I’m not even talking about formal institutions, such as the Catholoc Church (which generally runs about three centures behind; in 1979, Pope John Paul II instructed the Church to re-investigate the case of Galileo Galilei, and in 1992, after thirteen years of investigation and 378 years after Galileo was first accused of heresy, the Pope formally acknowledged that the Church had been wrong to condemn Galileo’s notion that the earth moved ’round the sun).

It’s easy to point to institutions of rigid orthodoxy and say “Sure, these institutions have trouble adapting–of course they’re always going to be behind the curve.” But it’s not just the Catholic Church; it’s all of us. Every decade or so, some social or technological innovation undermines some sacred notion that we’ve always believed is immutable and inviolable. The idea that marriage is a union bewtween one man and one woman has been an axiom of American social belief for centuries, assumed to be true so universally that it was never questioned or even considered; now, the idea that it might mean something more has a lot of people upset.

And those people ain’t seen nothing yet.


In 1954, the first successful organ transplant on a human being took place. The patient had suffered kidney failure, and received a donated kidney from his twin brother, which gave him another eight years of life.

For the most part, the public was appalled.

The news of the first human transplant triggered an enormous backlash against doctors who were “playing god” by “cutting apart dead corpses and sewing the parts into living human beings like Frankenstein.” Nowadays, of course, human transplantation is as natural and as accepted as the idea that the earth revolves around the sun; in the US, about 100 such transplantations operations occur daily.

But we’re no smarter, nor more adaptable, than the Catholic church was three or four centuries ago, nor than the Great Unwashed were in the 1950s. We have our own hysterias today, two of the bigger ones being the public hysteria over cloning and over genetically modified food.


Every new technology brings fear along with it, and that is particularly true of biomedical technology. When it comes right down to it, we as human beings have two things working against us–first, we’re lazy, and don’t have the time or the energy or the inclination to get informed about anything, much less about complex and technically challenging issues. We prefer to make decisions based on lurid sound bites–“The doctors in that hospital are cutting up corpses and sewing the parts of dead people into live people!” Second, our sense of who we are is incredibly fragile, and our sense of our place in the world is even more fragile; the history of religion has been one of religious authorities drawing lines in the sand–“Okay, there’s a rational explanation for everything up to this point, but everything on the other side of this line is the province of God!”–and then moving the line when the state of understanding improves. At the end of the day, we are desperately afraid that we’re simply the result of a long series of accidents and natural processes, that everything about is is the sum total of a very big set of very complex natural phenomena, and that really, we’re all just making up our sense of meaning and purpose as we go along.

We’re scared. As we learn that the physical processes occurring in our brains create those things that we used to call a “soul,” we get more scared. As we learn to predict and to manipulate the most fundamental processes of life–as we learn that “life” is not some magical force created by some unknowable divine being for our exclusive benefit, but rather the consequence of some very specific forms of basic chemistry–we get more scared. And that fear leads us in some peculiar directions.

▶ RECORDED INFORMATION:
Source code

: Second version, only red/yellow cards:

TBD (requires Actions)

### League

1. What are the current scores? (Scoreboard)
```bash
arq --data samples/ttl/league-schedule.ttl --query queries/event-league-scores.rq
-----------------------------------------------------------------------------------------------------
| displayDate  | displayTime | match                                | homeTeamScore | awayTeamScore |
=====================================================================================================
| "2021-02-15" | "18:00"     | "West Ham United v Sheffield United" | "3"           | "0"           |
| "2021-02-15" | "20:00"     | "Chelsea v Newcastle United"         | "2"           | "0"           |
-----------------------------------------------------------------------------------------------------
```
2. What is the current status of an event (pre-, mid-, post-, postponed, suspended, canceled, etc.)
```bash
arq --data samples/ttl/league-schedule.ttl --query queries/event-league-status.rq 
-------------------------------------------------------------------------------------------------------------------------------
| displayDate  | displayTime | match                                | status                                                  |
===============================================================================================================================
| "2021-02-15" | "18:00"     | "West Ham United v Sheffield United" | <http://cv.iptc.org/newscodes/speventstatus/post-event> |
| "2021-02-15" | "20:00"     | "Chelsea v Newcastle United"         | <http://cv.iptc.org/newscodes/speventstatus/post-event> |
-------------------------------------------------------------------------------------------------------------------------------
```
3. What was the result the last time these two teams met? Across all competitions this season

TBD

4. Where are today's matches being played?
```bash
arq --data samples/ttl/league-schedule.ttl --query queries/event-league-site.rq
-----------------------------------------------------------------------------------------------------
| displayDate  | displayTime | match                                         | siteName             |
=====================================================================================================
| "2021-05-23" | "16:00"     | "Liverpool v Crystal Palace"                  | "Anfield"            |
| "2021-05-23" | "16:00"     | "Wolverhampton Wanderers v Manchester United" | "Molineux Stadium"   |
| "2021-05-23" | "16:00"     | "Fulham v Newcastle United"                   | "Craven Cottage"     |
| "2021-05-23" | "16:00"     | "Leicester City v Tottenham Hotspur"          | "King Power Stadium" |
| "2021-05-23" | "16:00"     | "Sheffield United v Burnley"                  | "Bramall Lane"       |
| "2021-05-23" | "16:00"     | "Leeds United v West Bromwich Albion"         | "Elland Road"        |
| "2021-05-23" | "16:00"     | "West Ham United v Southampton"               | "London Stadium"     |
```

▶ REQUIRED ACTION 1: In the essay on technology and fear, how much more life did the first human organ transplant give the patient?
▶ REQUIRED ACTION 2: Pick up the essay on technology and fear after its final sentence and keep writing it.
The records are separate material, apart from the essay on technology and fear.

▶ RESPONSE BOX 1: Another eight years of life.

▶ RESPONSE BOX 2:
Like, for example, the fear that caused famine-plagued Zambia’s president Levy Mwanawasa to condemn many of his citizens to death by slow starvation when he barred the import of food from the United States on the grounds that the United States uses genetically modified grain, and genetically modified food is “poison.” “Experts” from the European Union, which has an economic interest in the equation, argued that genetically modified food might poze some kind of “hazard” and there was no absolute proof that it is safe; what seens to have been missed is that there is absolute proof that starvation is not safe. Indeed, it turned out to be deadly for nearly seven million people in all–people who, one suspects, would have been happy to eat any food at all rather than starve.

And if you think that’s bad, you still ain’t seen nothing yet.


Right now, as I type this, a group of researchers at MIT are inventing a brand-new field, one that they call “synthetic biology.” Synthetic biology is to genetic engineering what bridges are to fallen trees. With genetic engineering, you look around until you find a gene that does something you want, then stick it in some other cell. With synthetic biology, you decide what it is you want to do, then design and build an organism from the ground up that does it. Rather than getting across a river by looking for a tree that’s long enough and then dragging it to the right place, you design the perfect bridge, then build it entirely from scratch, without searching for dead trees anywhere. Genetic engineering can only create organisms that do what existing organisms already do; synthetic biology can create organisms that do anything at all. These guys are actually closing in on programmable nanotech assemblers, and they don’t even realize it.

They naively think that what they’re doing is working on ways to grow computer parts instead of etching them from silicon, the poor suckers. What they’re actually doing is custom-building living organisms for the purpose of creating whatever it is we want to create. As it stands now, people go all kinds of freaky-deaky if we do nothing more than move this bit of DNA over there–just wait ’til the public gets ahold of that!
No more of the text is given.